Testo fornito:
======

Roma

Giubileo a Gabrielli: Renzi fa le prove generali per il dopo-Marino

12 Giugno 2015

Campidoglio, ore 18 , sotto la statua del Marco Aurelio un capannello di gente si ritrova fra i turisti e “convoca” un consiglio comunale straordinario. In strada ci sono il comitato “Deliberiamo”, che che da oltre un anno attende che vengano calendarizzate dall’assemblea capitolina le 4 delibere popolari  su acqua, scuola pubblica, patrimonio comune e finanza sociale, dopo aver raccolto oltre 32 mila firme in tutta la città. C’è la rete “Spiazziamoli”, che da 65 giorni aspetta che qualcuno risponda all’appello di organizzare un consiglio aperto sulle mafie. Ci sono i lavoratori senza lavoro della società partecipata Multiservizi che da mesi assediano il Campidoglio, per avere risposte sul proprio futuro.  Ad andare in scena, però non è una semplice manifestazione di protesta, ma la crisi della rappresentanza.  L’esplosione di Mafia capitale avrebbe dovuto aprire la città alle forze pulite della città. Per ora ha solo sospeso gli spazi democratici.

======

Estratto del dataset:

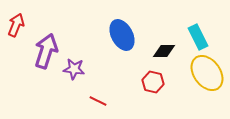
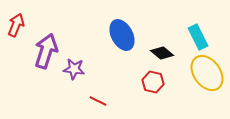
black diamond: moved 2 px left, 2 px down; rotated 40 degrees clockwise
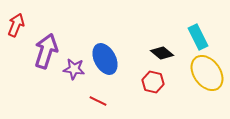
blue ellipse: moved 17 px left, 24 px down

======

Esercizio proposto A:
Rispondi a queste domande sull'articolo sulla protesta in Campidoglio:
(i) A che ora e in quale punto del Campidoglio si ritrova il capannello di gente?
(ii) Quante firme ha raccolto il comitato "Deliberiamo"?
(iii) Da quanti giorni la rete "Spiazziamoli" aspetta una risposta al suo appello?
Esercizio proposto B: Elenca tutti i temi delle delibere popolari citate nell'articolo sulla protesta in Campidoglio.
Esercizio proposto C: Prosegui l'articolo sulla protesta in Campidoglio a partire dall'ultima frase riportata.
Per svolgere gli esercizi non occorre consultare le righe.

Risposta A:
(i) Alle ore 18, sotto la statua del Marco Aurelio.
(ii) Oltre 32 mila firme.
(iii) Da 65 giorni.

Risposta B: Acqua, scuola pubblica, patrimonio comune, finanza sociale.

Risposta C:
La politica, insomma, è fuori, in strada. Nei palazzi del potere, al contrario,  domina l’inedia e la paura, ma soprattutto il silenzio, quello prodotto dalla seconda ondata di arresti dello scorso 4 giugno. Soluzioni per uscire dalla crisi? Nessuna. Il sindaco Ignazio Marino non passa giorno senza rimarcare le discontinuità rispetto agli anni bui di Alemanno, per mettere a tacere le richieste di dimissioni e scongiurare l’ipotesi del commissariamento. Dietro di lui, però, c’è il vuoto. Chi si espone, lo fa perché è costretto, come il deputato Umberto Marroni, a dimostrare la propria estraneità al sistema criminale Buzzi – Carminati. Gli altri, preferiscono tacere e mantenere un profilo basso. Chi è riuscito miracolosamente a scampare dalle intercettazioni, prova a ricostruirsi una nuova verginità,  magari cancellando dal proprio profilo Facebook, come hanno fatti alcuni presidenti di municipio, tutte le tracce possibili che riconducano a qualcuno dei politici arrestati. E’ anche per questo che il destino del partito di maggioranza, al di fuori della decantata trasparenza, si decide a porte rigidamente chiuse. Perché dietro il destino del Pd, c’è quello di una città e non solo: “Se cade Roma – come suggeriscono in tanti, tra i frequentatori e i praticanti del potere romano – cade anche il Governo” .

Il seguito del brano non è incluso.